While the girls play together, I've been (very slowly) reading An Unhurried Life by Alan Fadling, and God definitely used it to remind me that I don't need to rush our attachment. We have the time to let it grow and bloom. I have the Spirit to help me nurture and parent the girls, just as I do with the boys. Just because I don't currently feel as attached to my daughters as I do to my sons, doesn't mean it will be this way forever. But, when I'm not reminded, I think that's where my mind strays.

As I was holding Mirah just now for naptime, I was studying her face. She has been sometimes studying mine the past few days. And it's something I've loved to do with the boys, especially since bedtime is often a difficult couple of minutes with them as well. I think watching kids sleep is a great way to fall in love. She has such delicate little features. I cannot believe I have four beautiful children.

I mean, how could you not adore her?

05 February 2016

Day 2

Today was a lot of good and a fair amount of please-don't-make-me-do-this. I woke up at 3am and couldn't go back to sleep, so my own fatigue was definitely a problem. I also forgot to plug the fridge back in last night, so the meat I bought (for 3 meals with leftovers) was spoiled. The girls did a great job playing, and they ate breakfast really well (6 eggs for two children, and toastnjam, and half an apple, and half an avocado). But we were waiting to be picked up to go back to the grocery store all day (there was a mixup with the drivers). Which sounds like not a big deal, but I was never sure I could make them a meal without it being interrupted, or put Mirah down for a nap, it was just an extra stressor.

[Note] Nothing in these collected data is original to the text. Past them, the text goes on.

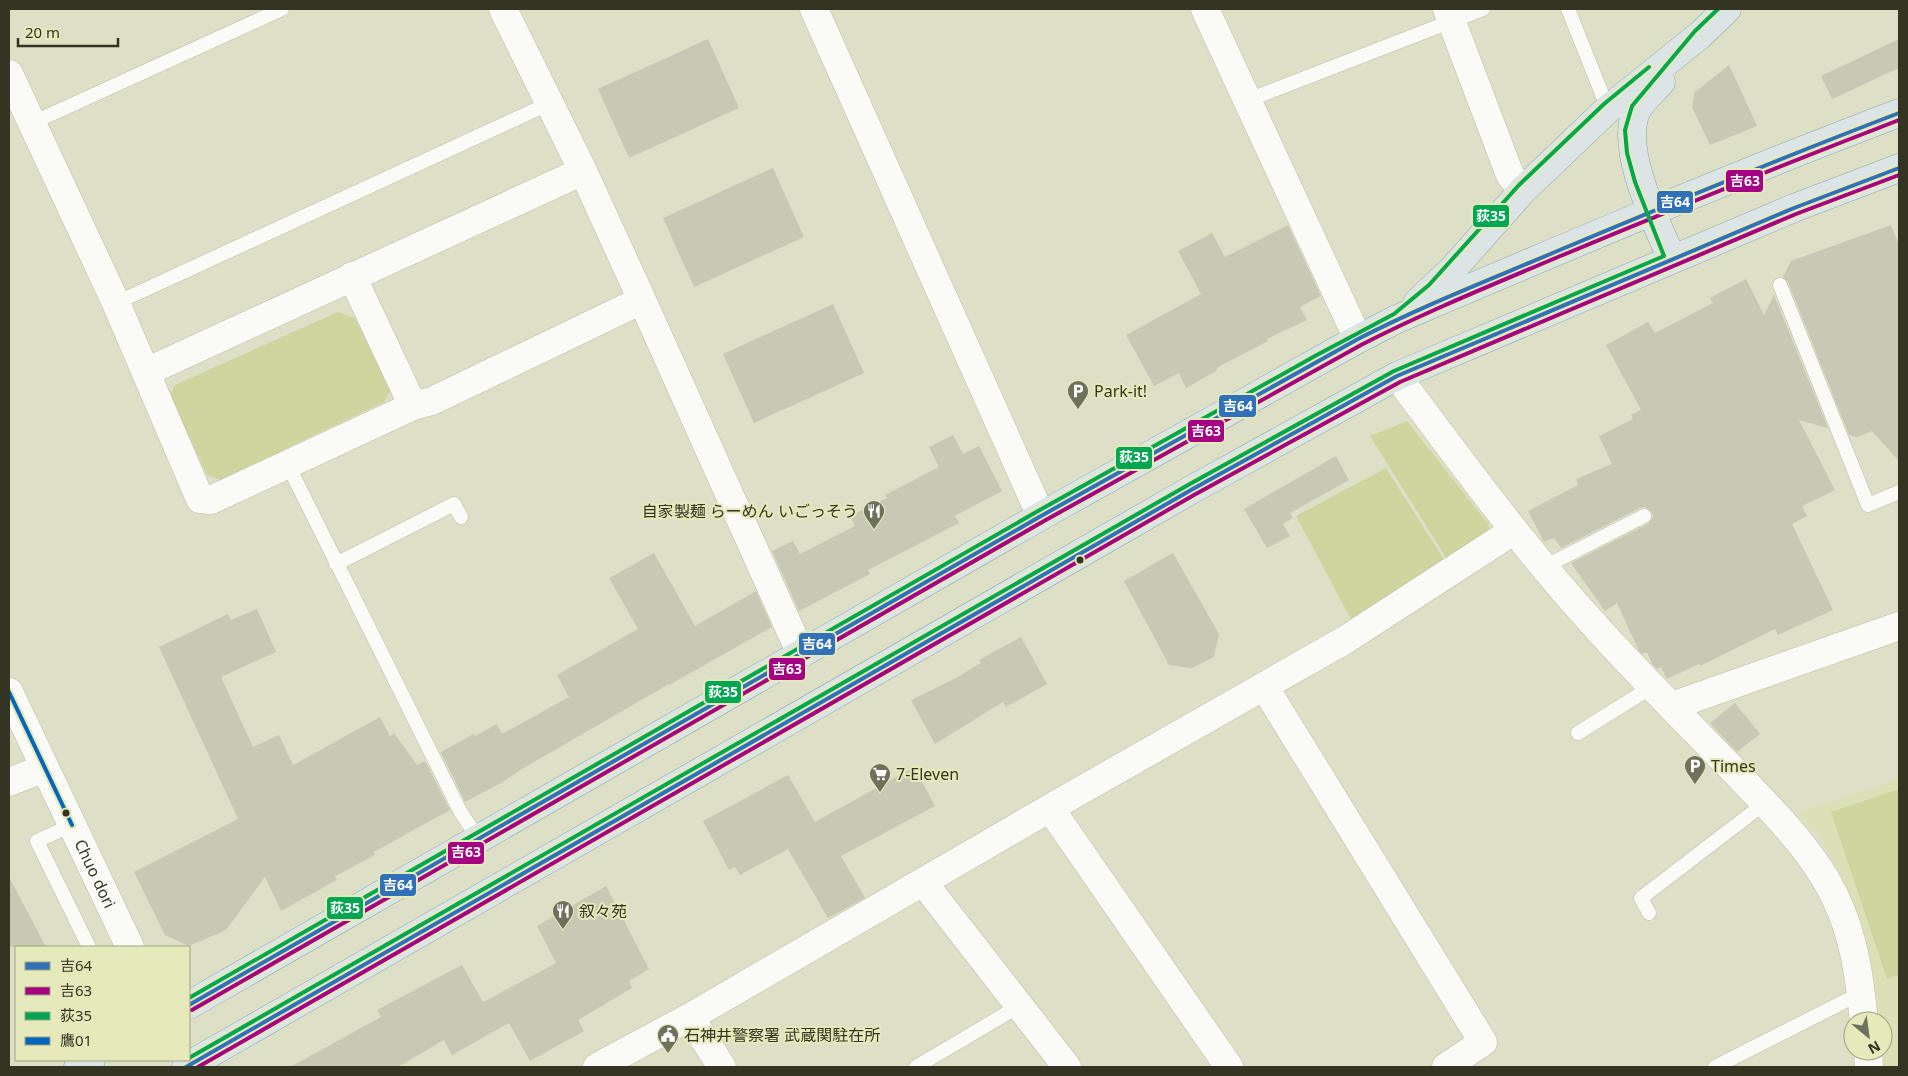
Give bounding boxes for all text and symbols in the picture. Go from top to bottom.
scale bar [18,15,118,47]
text: 20 m [25,22,60,42]
line badge: 吉63 [1725,169,1764,193]
text: 吉63 [1730,171,1760,190]
line badge: 吉64 [1656,190,1694,214]
text: 吉64 [1660,192,1690,211]
line badge: 荻35 [1472,204,1510,228]
text: 荻35 [1476,206,1506,225]
parking icon: Park-it! [1066,379,1090,410]
place label: Park-it! [1094,380,1147,402]
line badge: 吉64 [1218,394,1257,418]
text: 吉64 [1223,396,1253,415]
line badge: 吉63 [1187,419,1225,443]
text: 吉63 [1191,421,1221,440]
line badge: 荻35 [1115,446,1153,470]
text: 荻35 [1119,447,1149,466]
restaurant icon: 自家製麺 らーめん いごっそう [862,499,886,530]
place label: 自家製麺 らーめん いごっそう [642,500,858,522]
unlabelled marker [1075,555,1085,565]
line badge: 吉64 [798,632,836,656]
text: 吉64 [802,634,832,653]
line badge: 吉63 [768,657,806,681]
text: 吉63 [772,659,802,678]
line badge: 荻35 [704,680,742,704]
text: 荻35 [708,682,738,701]
parking icon: Times [1683,754,1707,785]
place label: Times [1711,755,1756,777]
supermarket icon: 7-Eleven [868,762,892,793]
place label: 7-Eleven [896,763,959,785]
unlabelled marker [61,808,71,818]
street label: Chuo dori [69,835,121,912]
line badge: 吉63 [447,841,485,865]
text: 吉63 [451,842,481,861]
line badge: 吉64 [379,873,417,897]
text: 吉64 [383,875,413,894]
line badge: 荻35 [326,896,364,920]
text: 荻35 [330,898,360,917]
restaurant icon: 叙々苑 [551,899,575,930]
place label: 叙々苑 [579,900,627,922]
legend [15,946,190,1061]
text: 吉64 [60,955,93,975]
text: 吉63 [60,980,92,1000]
text: 荻35 [60,1005,92,1025]
north arrow [1843,1011,1893,1061]
public building icon: 石神井警察署 武蔵関駐在所 [656,1023,680,1054]
place label: 石神井警察署 武蔵関駐在所 [684,1024,880,1046]
text: 鷹01 [60,1030,92,1050]
text: N [1865,1037,1884,1059]

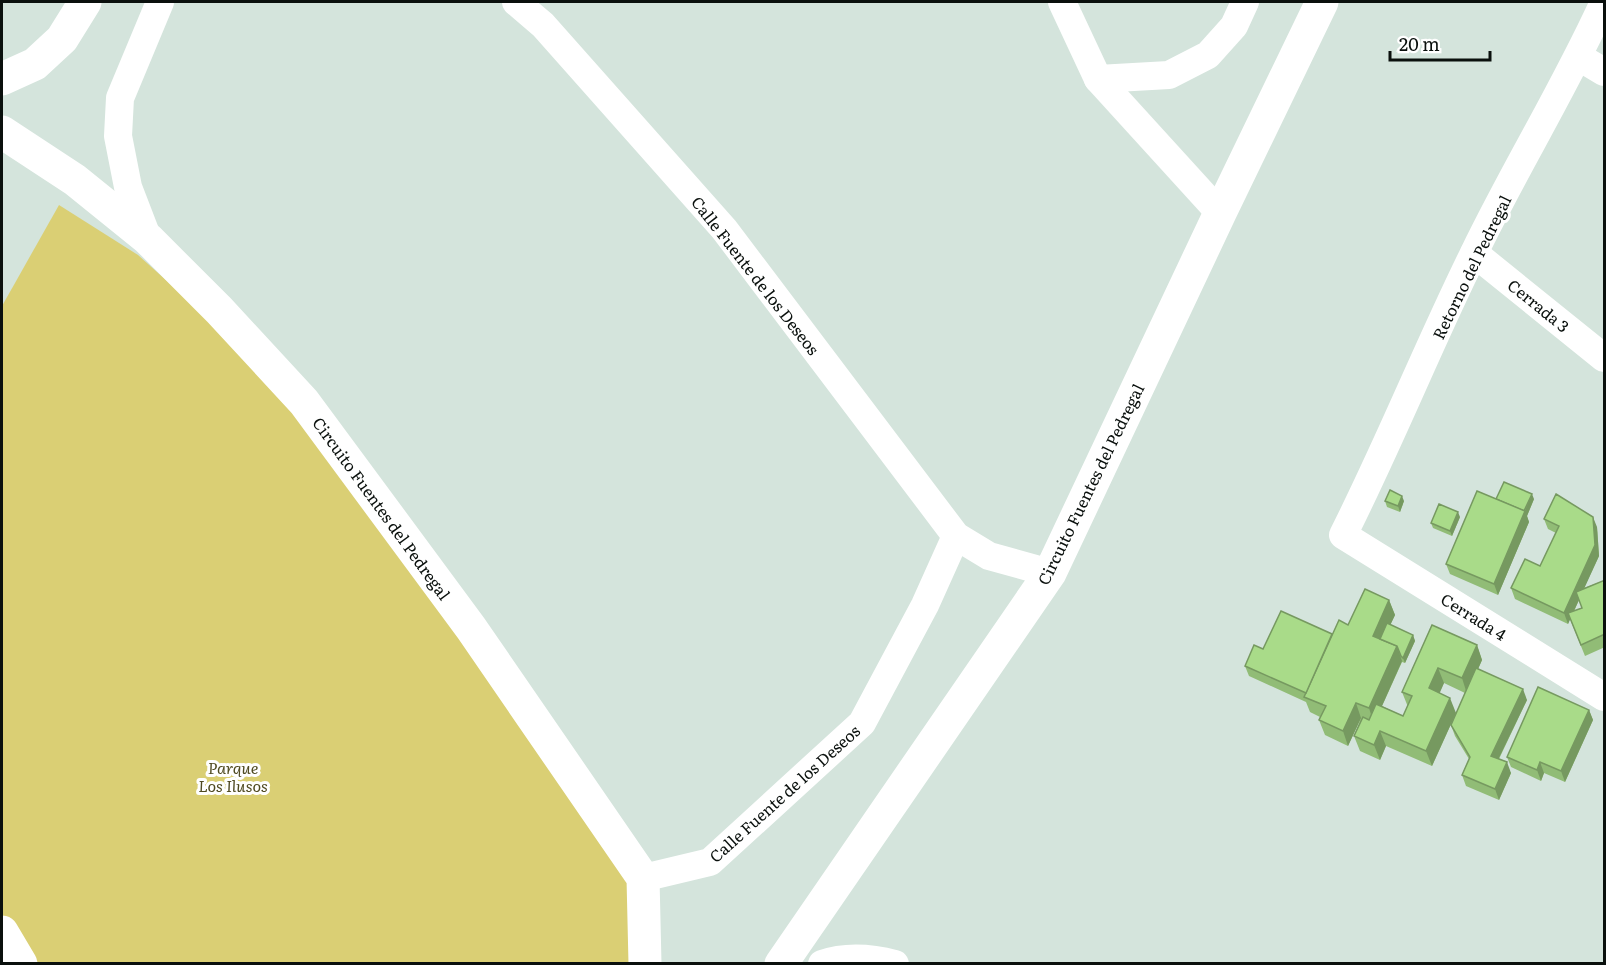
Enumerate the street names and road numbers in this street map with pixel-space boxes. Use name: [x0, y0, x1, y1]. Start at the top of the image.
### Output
street label: Calle Fuente de los Deseos: [686, 191, 826, 359]
street label: Retorno del Pedregal: [1426, 191, 1516, 343]
street label: Cerrada 3: [1503, 273, 1575, 337]
street label: Circuito Fuentes del Pedregal: [1031, 379, 1149, 589]
street label: Circuito Fuentes del Pedregal: [307, 412, 457, 604]
street label: Cerrada 4: [1437, 586, 1512, 646]
street label: Calle Fuente de los Deseos: [703, 719, 865, 867]

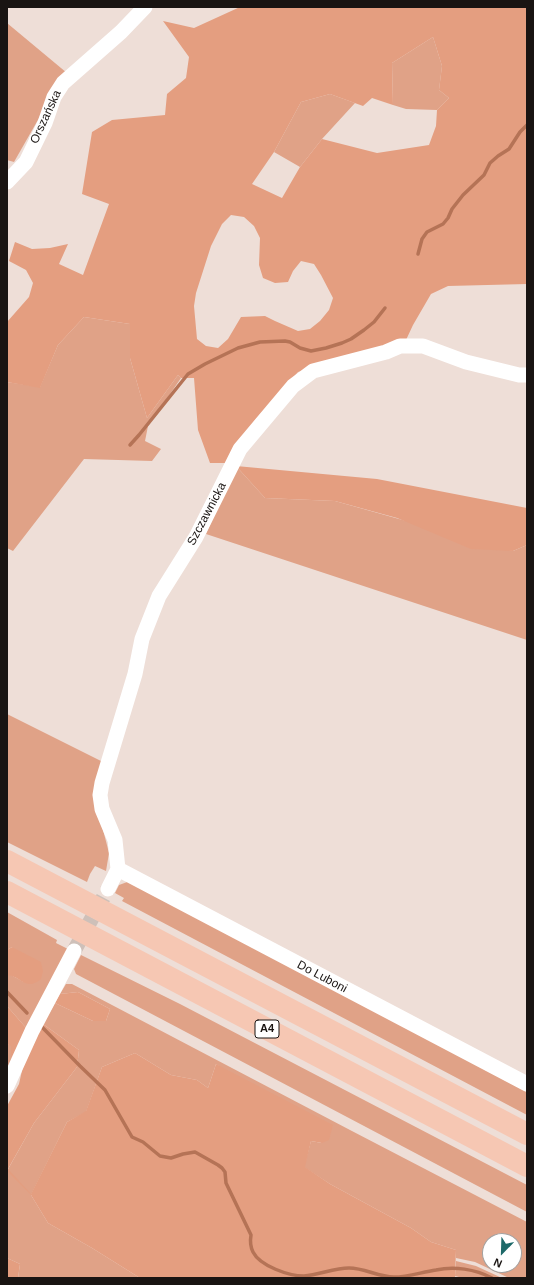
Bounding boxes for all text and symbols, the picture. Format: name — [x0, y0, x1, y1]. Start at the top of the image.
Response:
street label: Orszańska — [27, 88, 65, 146]
street label: Szczawnicka — [184, 480, 230, 548]
street label: Do Luboni — [294, 958, 350, 996]
road number: A4 — [255, 1020, 279, 1038]
north arrow — [482, 1233, 522, 1273]
text: N — [492, 1256, 504, 1270]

I had to start really telling them no to things, even giving Mirah a time-in for hitting (it's like she was destined to be a Muenich. both boys are hitters). UGH I DON'T WANT TO DISCIPLINE. It's the lamest part of parenting.

And Mirah cries at bedtime and the wise part of me is all like "it's really not a big deal" but the whiney part is like "I don't waaaannaaaaa." But this morning, I went into their room right as Mirah was waking up, and she just laid her head on my lap and started dozing again. And when we finally went to the store she had just woken up, so she climbed in my arms and wouldn't be put down. Which, you know, she's pretty heavy to carry all around a grocery store, but it was sweet that she sought comfort from me.

I purposefully didn't take pictures today because I didn't want to make the fun things we did into something else. We blew up these ridiculously big balloons shaped like a swizzle stick, and the girls had a blast with stickers, and taking the caps off the markers (there was some drawing but not that much). They played with the balls we got at the store and started peeking through the hole in the gate at the front. They devoured their dinner and they sing and talk to each other all the time, including many different variations on "how are you?" and each other's names. During Mirah's nap, Stella and I started practicing letters.

So I think good things were done today. The girls seemed to generally be comfortable here and with me. Obviously I have no regrets about being here. I think really I just miss my boys and Stephen's coparenting. On the business side of things, Mirah's birth certificate was issued today, praise the Lord! We're going to finish filling out the forms tomorrow for our I-600 filing appointment on Monday. So excited to get the documents for the girls. There are so many blank spaces in their stories that I don't know; I'll be so glad to have even a little more to share with them when they're older.